*** Block opens ***

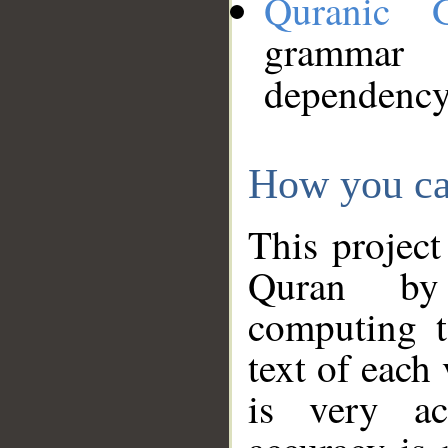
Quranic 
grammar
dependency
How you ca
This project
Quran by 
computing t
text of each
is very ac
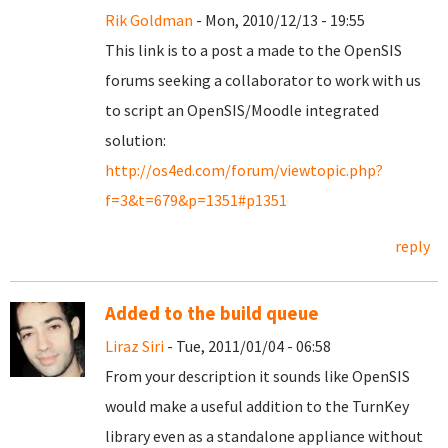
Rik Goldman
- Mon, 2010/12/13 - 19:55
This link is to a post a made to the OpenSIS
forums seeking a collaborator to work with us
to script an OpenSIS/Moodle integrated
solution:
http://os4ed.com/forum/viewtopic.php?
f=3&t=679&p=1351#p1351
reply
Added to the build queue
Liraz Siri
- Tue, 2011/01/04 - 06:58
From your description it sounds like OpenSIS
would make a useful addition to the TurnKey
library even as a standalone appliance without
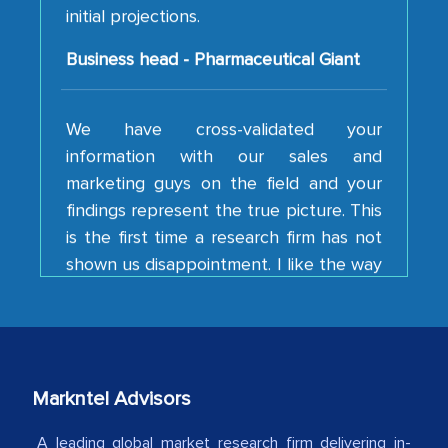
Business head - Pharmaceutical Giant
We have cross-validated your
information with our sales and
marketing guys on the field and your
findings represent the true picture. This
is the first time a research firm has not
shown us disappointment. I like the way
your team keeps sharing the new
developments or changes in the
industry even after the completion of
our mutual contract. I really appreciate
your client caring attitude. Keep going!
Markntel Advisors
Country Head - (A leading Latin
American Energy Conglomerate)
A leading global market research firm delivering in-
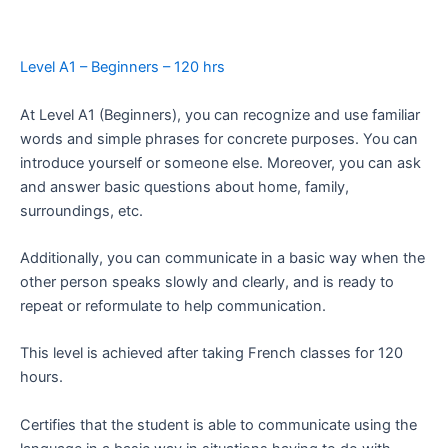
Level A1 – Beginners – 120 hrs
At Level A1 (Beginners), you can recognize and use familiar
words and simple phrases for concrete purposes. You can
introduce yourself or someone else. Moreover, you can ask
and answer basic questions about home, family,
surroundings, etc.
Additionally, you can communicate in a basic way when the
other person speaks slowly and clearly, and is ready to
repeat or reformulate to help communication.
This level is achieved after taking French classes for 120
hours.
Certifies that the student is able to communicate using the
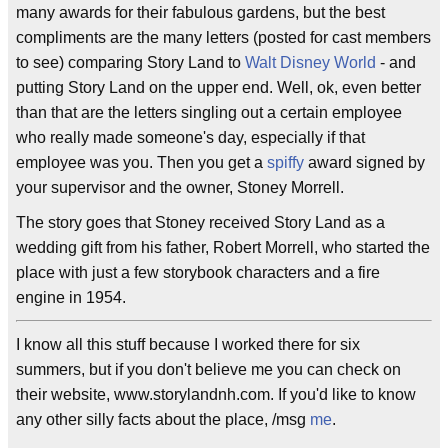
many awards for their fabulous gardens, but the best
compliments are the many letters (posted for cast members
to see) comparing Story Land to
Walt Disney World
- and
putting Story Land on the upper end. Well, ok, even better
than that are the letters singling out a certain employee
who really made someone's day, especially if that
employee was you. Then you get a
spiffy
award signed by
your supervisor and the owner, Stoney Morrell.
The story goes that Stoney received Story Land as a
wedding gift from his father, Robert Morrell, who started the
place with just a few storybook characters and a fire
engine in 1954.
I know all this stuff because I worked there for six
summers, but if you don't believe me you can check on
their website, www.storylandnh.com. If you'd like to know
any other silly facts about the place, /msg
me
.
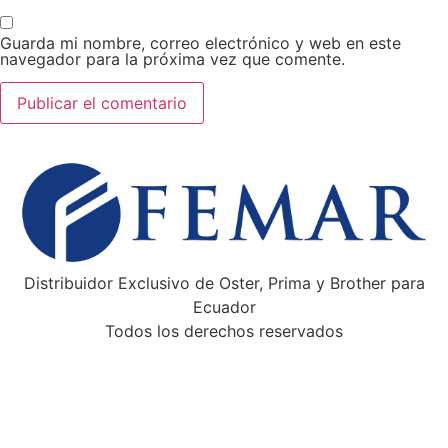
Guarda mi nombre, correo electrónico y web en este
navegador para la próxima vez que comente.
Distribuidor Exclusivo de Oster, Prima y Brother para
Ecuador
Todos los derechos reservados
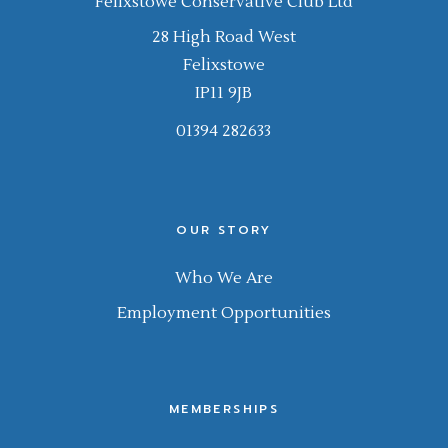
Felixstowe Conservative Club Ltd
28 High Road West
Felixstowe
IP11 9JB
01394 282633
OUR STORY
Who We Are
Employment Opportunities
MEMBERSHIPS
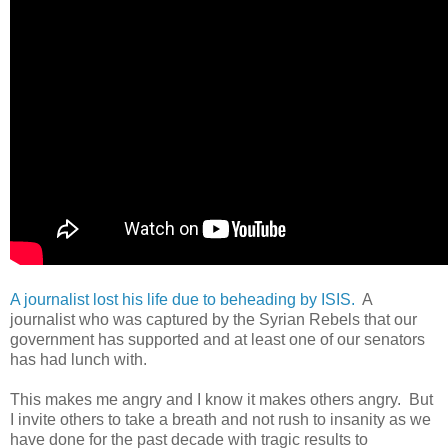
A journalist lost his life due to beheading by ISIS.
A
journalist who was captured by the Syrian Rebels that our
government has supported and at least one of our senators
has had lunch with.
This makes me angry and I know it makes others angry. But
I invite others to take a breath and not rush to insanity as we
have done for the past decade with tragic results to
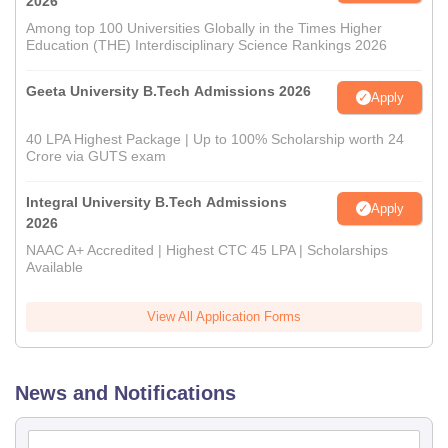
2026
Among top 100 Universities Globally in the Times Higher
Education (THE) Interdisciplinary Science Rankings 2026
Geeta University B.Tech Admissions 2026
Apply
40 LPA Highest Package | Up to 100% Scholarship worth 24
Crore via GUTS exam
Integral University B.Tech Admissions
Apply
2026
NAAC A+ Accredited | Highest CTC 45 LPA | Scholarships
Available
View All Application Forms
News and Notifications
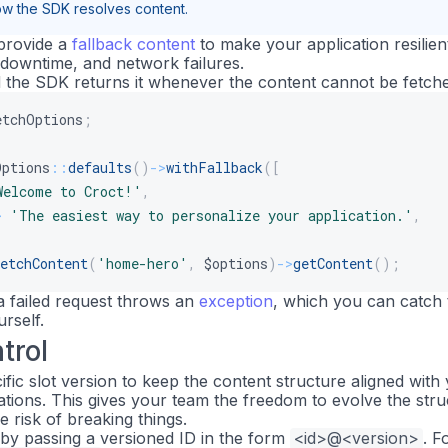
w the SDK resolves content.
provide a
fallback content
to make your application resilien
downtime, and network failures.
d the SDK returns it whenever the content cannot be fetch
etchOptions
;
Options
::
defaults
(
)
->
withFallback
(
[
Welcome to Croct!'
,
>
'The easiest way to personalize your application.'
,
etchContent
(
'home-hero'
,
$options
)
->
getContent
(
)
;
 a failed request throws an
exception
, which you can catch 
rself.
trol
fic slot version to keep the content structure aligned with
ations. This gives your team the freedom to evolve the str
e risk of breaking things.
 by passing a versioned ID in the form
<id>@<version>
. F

*** Block closes ***

**TO DO:** Can you copy out, line for line, the text read from each of the records above, leaving the pictures out of your answer?

**REPLY TO THE TASK:**
Quranic 
grammar
dependency
How you ca
This project
Quran by 
computing t
text of each
is very ac
Rik Goldman
- Mon, 2010/12/13 - 19:55
This link is to a post a made to the OpenSIS
forums seeking a collaborator to work with us
to script an OpenSIS/Moodle integrated
solution:
http://os4ed.com/forum/viewtopic.php?
f=3&t=679&p=1351#p1351
reply
Added to the build queue
Liraz Siri
- Tue, 2011/01/04 - 06:58
From your description it sounds like OpenSIS
would make a useful addition to the TurnKey
library even as a standalone appliance without
Business head - Pharmaceutical Giant
We have cross-validated your
information with our sales and
marketing guys on the field and your
findings represent the true picture. This
is the first time a research firm has not
shown us disappointment. I like the way
your team keeps sharing the new
developments or changes in the
industry even after the completion of
our mutual contract. I really appreciate
your client caring attitude. Keep going!
Markntel Advisors
Country Head - (A leading Latin
American Energy Conglomerate)
A leading global market research firm delivering in-
Level A1 – Beginners – 120 hrs
At Level A1 (Beginners), you can recognize and use familiar
words and simple phrases for concrete purposes. You can
introduce yourself or someone else. Moreover, you can ask
and answer basic questions about home, family,
surroundings, etc.
Additionally, you can communicate in a basic way when the
other person speaks slowly and clearly, and is ready to
repeat or reformulate to help communication.
This level is achieved after taking French classes for 120
hours.
Certifies that the student is able to communicate using the
many awards for their fabulous gardens, but the best
compliments are the many letters (posted for cast members
to see) comparing Story Land to
Walt Disney World
- and
putting Story Land on the upper end. Well, ok, even better
than that are the letters singling out a certain employee
who really made someone's day, especially if that
employee was you. Then you get a
spiffy
award signed by
your supervisor and the owner, Stoney Morrell.
The story goes that Stoney received Story Land as a
wedding gift from his father, Robert Morrell, who started the
place with just a few storybook characters and a fire
engine in 1954.
I know all this stuff because I worked there for six
summers, but if you don't believe me you can check on
their website, www.storylandnh.com. If you'd like to know
any other silly facts about the place, /msg
me
.
Guarda mi nombre, correo electrónico y web en este
navegador para la próxima vez que comente.
Distribuidor Exclusivo de Oster, Prima y Brother para
Ecuador
Todos los derechos reservados
Felixstowe Conservative Club Ltd
28 High Road West
Felixstowe
IP11 9JB
01394 282633
OUR STORY
Who We Are
Employment Opportunities
MEMBERSHIPS
A journalist lost his life due to beheading by ISIS.
A
journalist who was captured by the Syrian Rebels that our
government has supported and at least one of our senators
has had lunch with.
This makes me angry and I know it makes others angry. But
I invite others to take a breath and not rush to insanity as we
have done for the past decade with tragic results to
2026
Among top 100 Universities Globally in the Times Higher
Education (THE) Interdisciplinary Science Rankings 2026
Geeta University B.Tech Admissions 2026
Apply
40 LPA Highest Package | Up to 100% Scholarship worth 24
Crore via GUTS exam
Integral University B.Tech Admissions
Apply
2026
NAAC A+ Accredited | Highest CTC 45 LPA | Scholarships
Available
View All Application Forms
News and Notifications
w the SDK resolves content.
provide a
fallback content
to make your application resilien
downtime, and network failures.
d the SDK returns it whenever the content cannot be fetch
etchOptions
;
Options
::
defaults
(
)
->
withFallback
(
[
Welcome to Croct!'
,
>
'The easiest way to personalize your application.'
,
etchContent
(
'home-hero'
,
$options
)
->
getContent
(
)
;
 a failed request throws an
exception
, which you can catch 
rself.
trol
fic slot version to keep the content structure aligned with
ations. This gives your team the freedom to evolve the str
e risk of breaking things.
 by passing a versioned ID in the form
<id>@<version>
. F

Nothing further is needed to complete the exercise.